- [抽出テキスト]
五山送り火の起源の謎に挑む | 西陣に住んでます

五山送り火の起源の謎に挑む

西陣に住んでます-五山送り火



今夜はいよいよ五山送り火大文字焼き)ですね[→五山送り火鑑賞ガイド]


ところで、意外なことに

五山の送り火って実はその起源がよくわかっていないって知ってました~?


5つの送り火は、東から


右矢印大文字(右大文字)

右矢印妙法

右矢印船形

右矢印左大文字

右矢印鳥居形


と呼ばれています。


京都五山送り火連合会[website] を要約すれば、
これら5つの送り火の起源についてそれぞれ次のような諸説があります。



メラメラメラメラメラメラメラメラメラメラメラメラメラメラメラメラメラメラメラメラメラメラメラメラ



1大文字(右大文字)


右矢印弘法大師(空海)説(平安時代初期)

大文字山麓の浄土寺が火災のとき、本尊・阿弥陀佛が山上に飛翔して

光明を放った故事を模した儀式を、弘法大師が大の字形に改めた。


右矢印足利義政説(室町時代中期)

足利義政が近江の合戦で死亡した息子の義尚の冥福を祈るために始めた。

大の字形は山の斜面に白布を添え付け、

その様子を銀閣寺から横川景三(相国寺の僧侶)が眺め定めた。


右矢印近衛信尹説(江戸時代初期)

1662年刊行の「案内者」に「大文字は三藐院殿(信尹)の筆画にて」

との記述がある。



2妙法


右矢印日像上人説(鎌倉時代末期)

日蓮聖人の孫弟子である日像上人が、村人に法華経を説き、

一村をあげて日蓮宗に入った(涌泉寺の寺伝)。

そのとき日像上人が西山に「妙」の字を書いた。

また東山の「法」の字は、それより遅れ江戸時代に日良上人が書いた。



3船形


右矢印円仁説(平安時代初期)

山麓の西方寺の開祖の円仁が唐留学からの帰路、

南無阿弥陀仏と名号を紙に書き、これを海に投げて祈ると、

暴風雨がやんで無事帰国することができた。

その故事にちなみ、船形の後光を持つ阿弥陀如来を西方寺の本尊に迎えた。

そしてその船形を模して送り火を始めた。


右矢印疫病対策説(平安時代初期)

疫病が流行した910年の盆に始められた。

東山の「大」に対して、「船」を「乗」と見なして「大乗仏教」をあらわした。


右矢印精霊舟説

水塔婆や供物をのせる燈籠流しの精霊舟を模してはじめた。



4左大文字


右矢印弘法大師(空海)説(平安時代初期)

1665年刊の扶桑京華志と1673~1681年刊の山城四季物語に記載がある。

「扶桑京華志」には「大文字,北山村の西山に火を以て大の字を燃す。

伝えるところ、これまた弘法の筆画なり、左大文字、

京の町より北山をのぞんで左にあるところなり」と書かれてている。



5鳥居形


右矢印弘法大師(空海)説(平安時代初期)

弘法大師が石仏千体をきざんでその開眼供養を営んだときに

点火したことが始まり。


右矢印稲荷大社の灯明説

伏見稲荷大社から見える事から、稲荷大社のお灯明として焚かれた。


右矢印鳥居本関係説

鳥居本にある愛宕神社の一の鳥居を模して始まった。

- [取り組む課題]
• 1. 五山送り火の記事の「大文字山麓の浄土寺が火災のとき、本尊・阿弥陀佛が山上に飛翔して」から「その様子を銀閣寺から横川景三(相国寺の僧侶)が眺め定めた。」までを、一字も変えずに書き写す。
• 2. 五山送り火の記事によると、東山の「法」の字を書いたのは誰か。

- [表示データ]
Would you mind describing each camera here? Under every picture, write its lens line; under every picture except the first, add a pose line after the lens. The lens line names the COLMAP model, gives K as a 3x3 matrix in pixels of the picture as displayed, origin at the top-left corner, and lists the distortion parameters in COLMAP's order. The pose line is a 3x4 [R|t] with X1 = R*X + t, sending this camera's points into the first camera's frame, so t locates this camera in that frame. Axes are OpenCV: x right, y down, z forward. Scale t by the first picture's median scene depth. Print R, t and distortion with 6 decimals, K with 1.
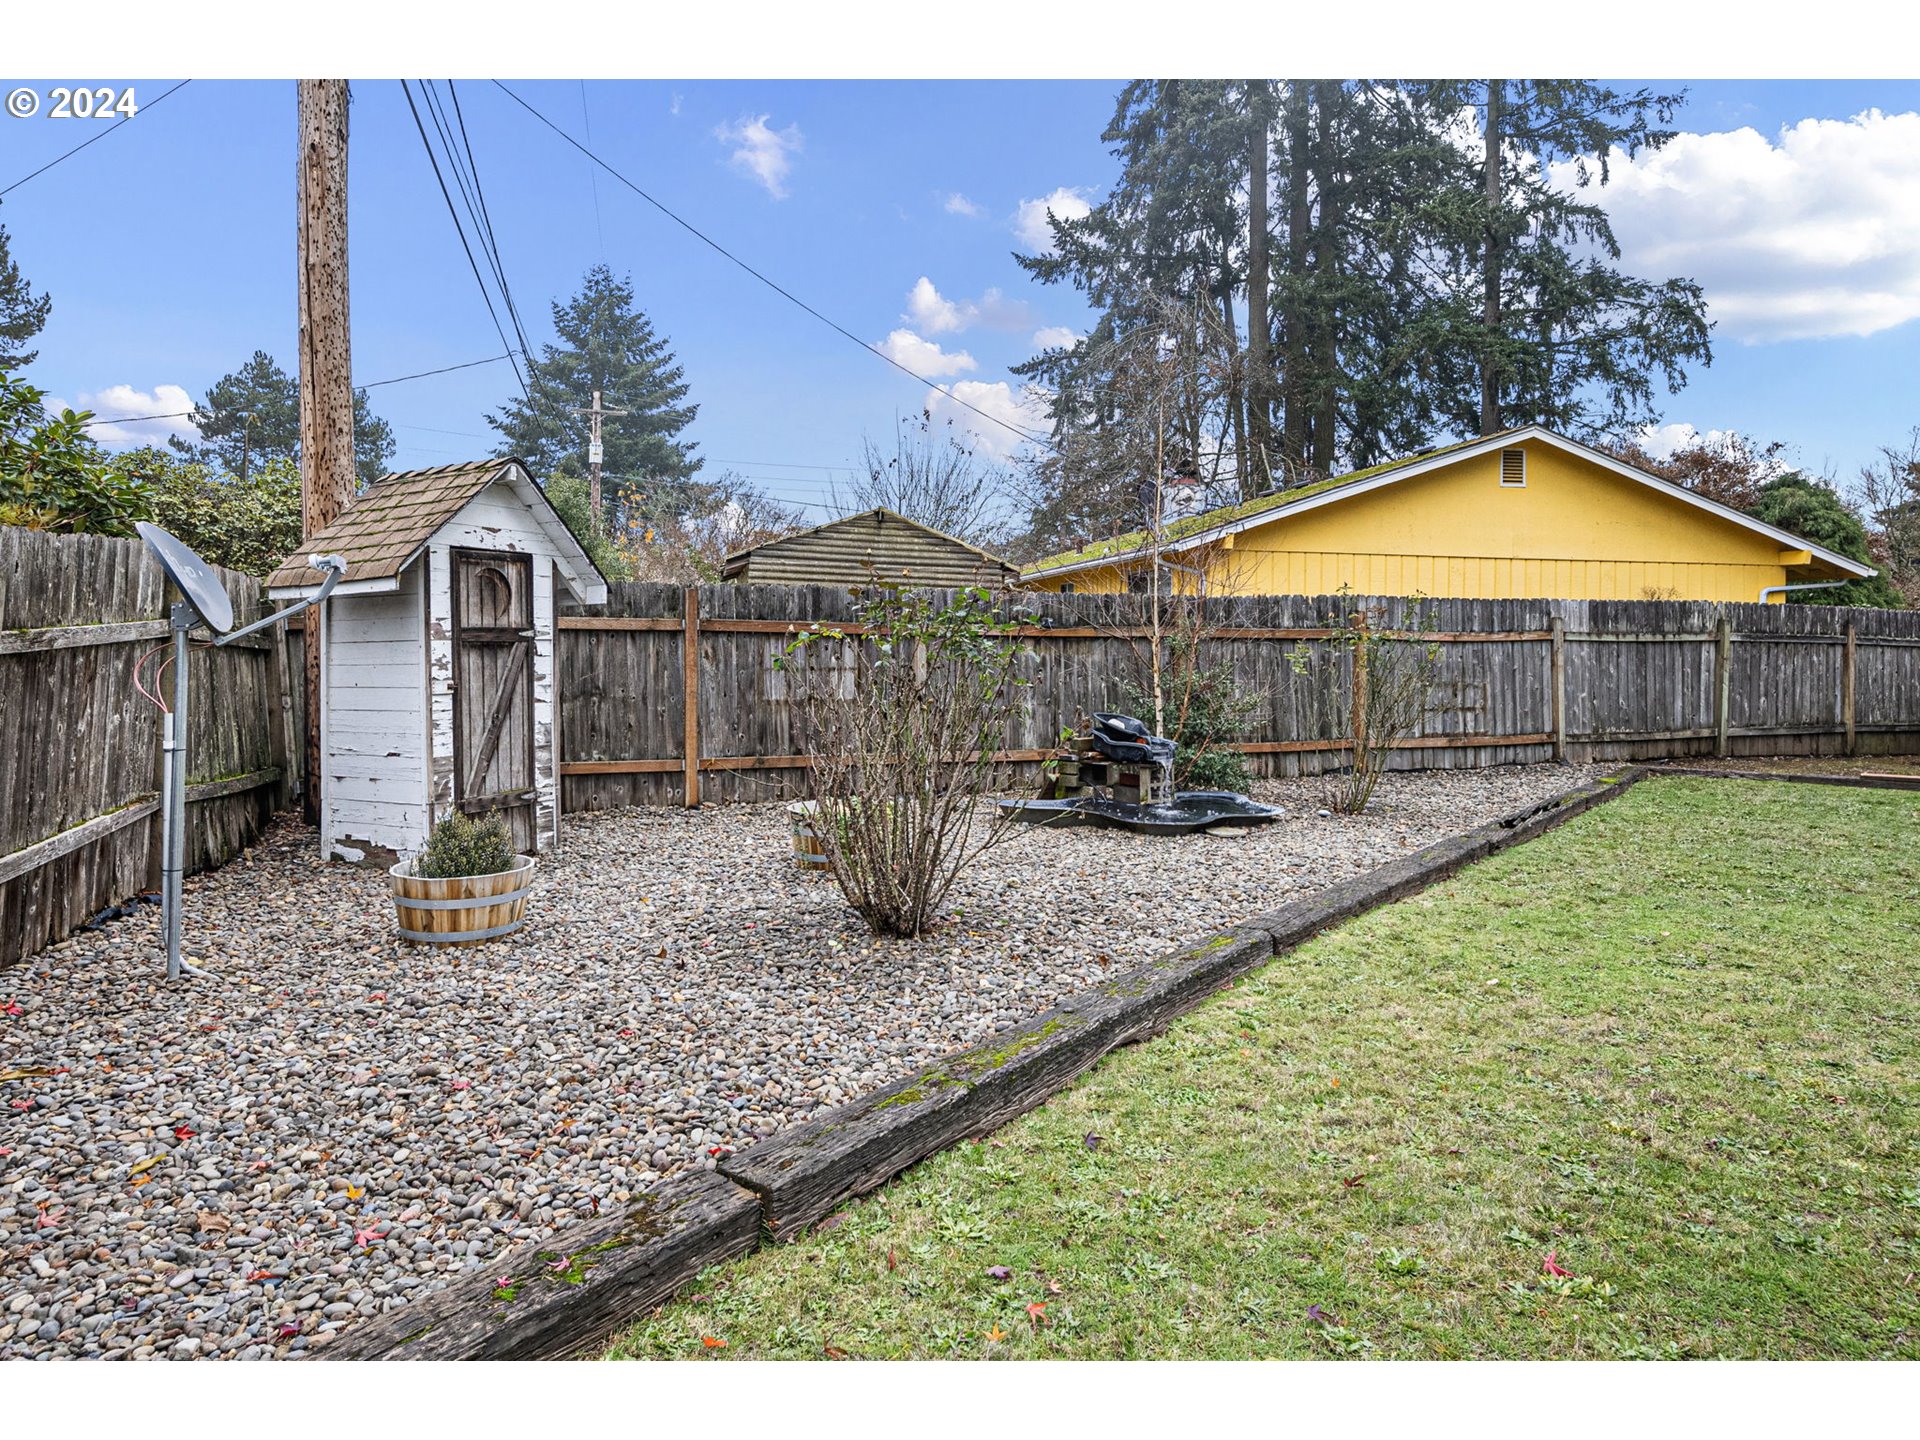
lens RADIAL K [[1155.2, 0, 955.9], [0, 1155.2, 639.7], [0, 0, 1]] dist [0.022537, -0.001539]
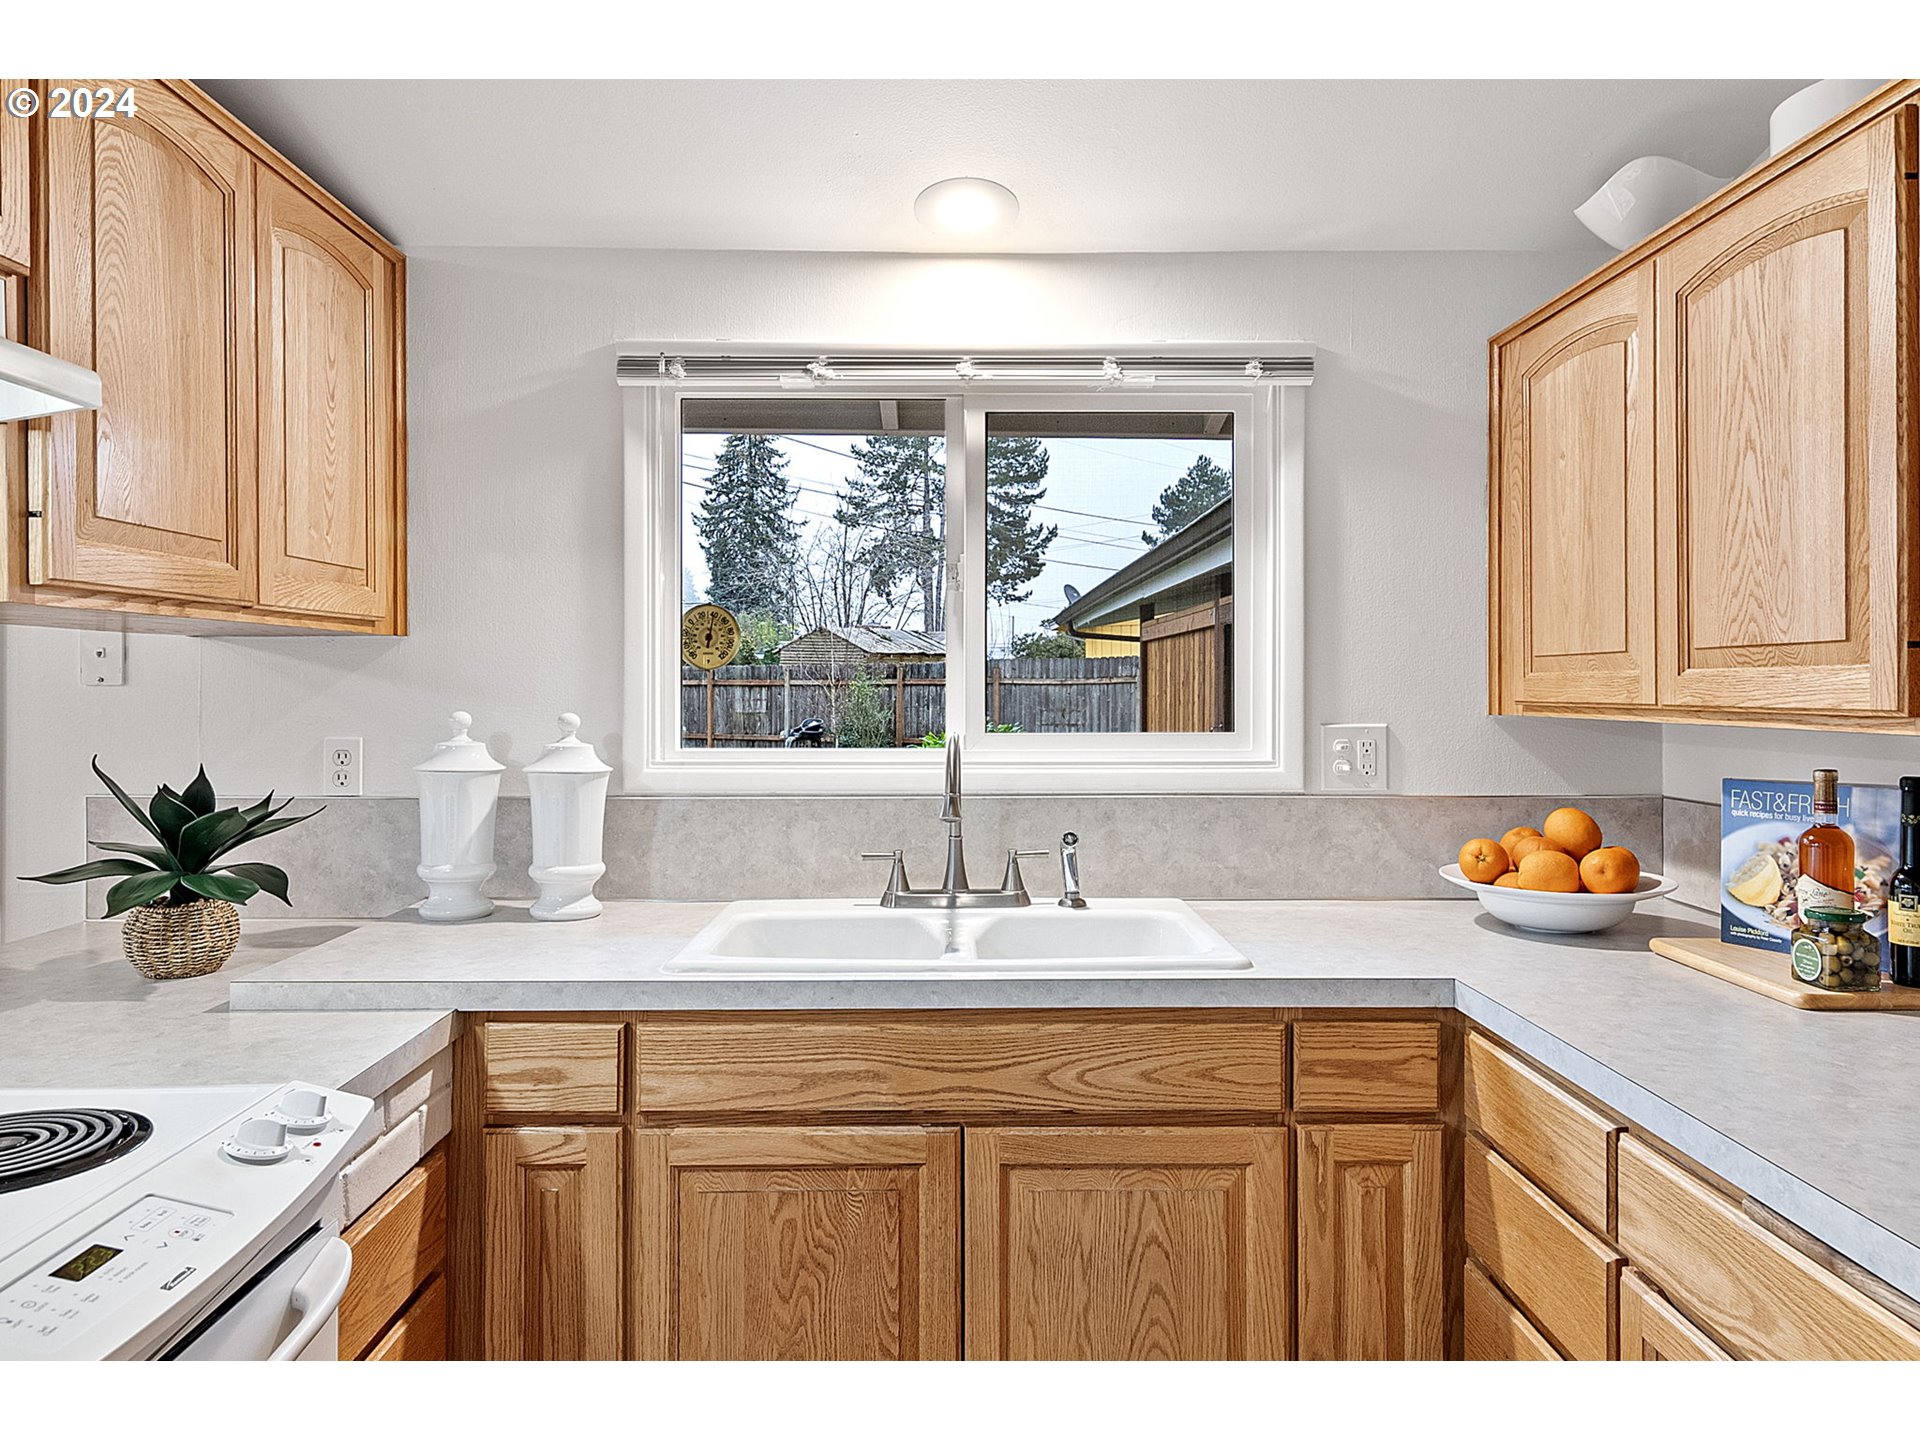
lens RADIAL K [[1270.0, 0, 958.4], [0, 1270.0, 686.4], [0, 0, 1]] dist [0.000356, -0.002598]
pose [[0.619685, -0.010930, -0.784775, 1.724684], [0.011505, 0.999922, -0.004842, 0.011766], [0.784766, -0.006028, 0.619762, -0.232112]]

==

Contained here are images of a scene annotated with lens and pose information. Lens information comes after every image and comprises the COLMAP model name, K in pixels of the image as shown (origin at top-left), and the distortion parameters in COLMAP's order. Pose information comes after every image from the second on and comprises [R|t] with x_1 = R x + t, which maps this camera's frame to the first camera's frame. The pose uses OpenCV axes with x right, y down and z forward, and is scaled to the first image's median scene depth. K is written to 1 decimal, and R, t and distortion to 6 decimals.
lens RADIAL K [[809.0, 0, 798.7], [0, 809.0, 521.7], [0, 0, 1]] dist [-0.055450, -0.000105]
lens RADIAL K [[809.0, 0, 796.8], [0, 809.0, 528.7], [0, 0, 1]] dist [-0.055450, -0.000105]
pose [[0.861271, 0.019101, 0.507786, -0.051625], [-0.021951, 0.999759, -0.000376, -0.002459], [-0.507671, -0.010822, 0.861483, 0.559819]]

- [課題の解答]
• 1.
大文字山麓の浄土寺が火災のとき、本尊・阿弥陀佛が山上に飛翔して

光明を放った故事を模した儀式を、弘法大師が大の字形に改めた。


右矢印足利義政説(室町時代中期)

足利義政が近江の合戦で死亡した息子の義尚の冥福を祈るために始めた。

大の字形は山の斜面に白布を添え付け、

その様子を銀閣寺から横川景三(相国寺の僧侶)が眺め定めた。

• 2. 江戸時代の日良上人。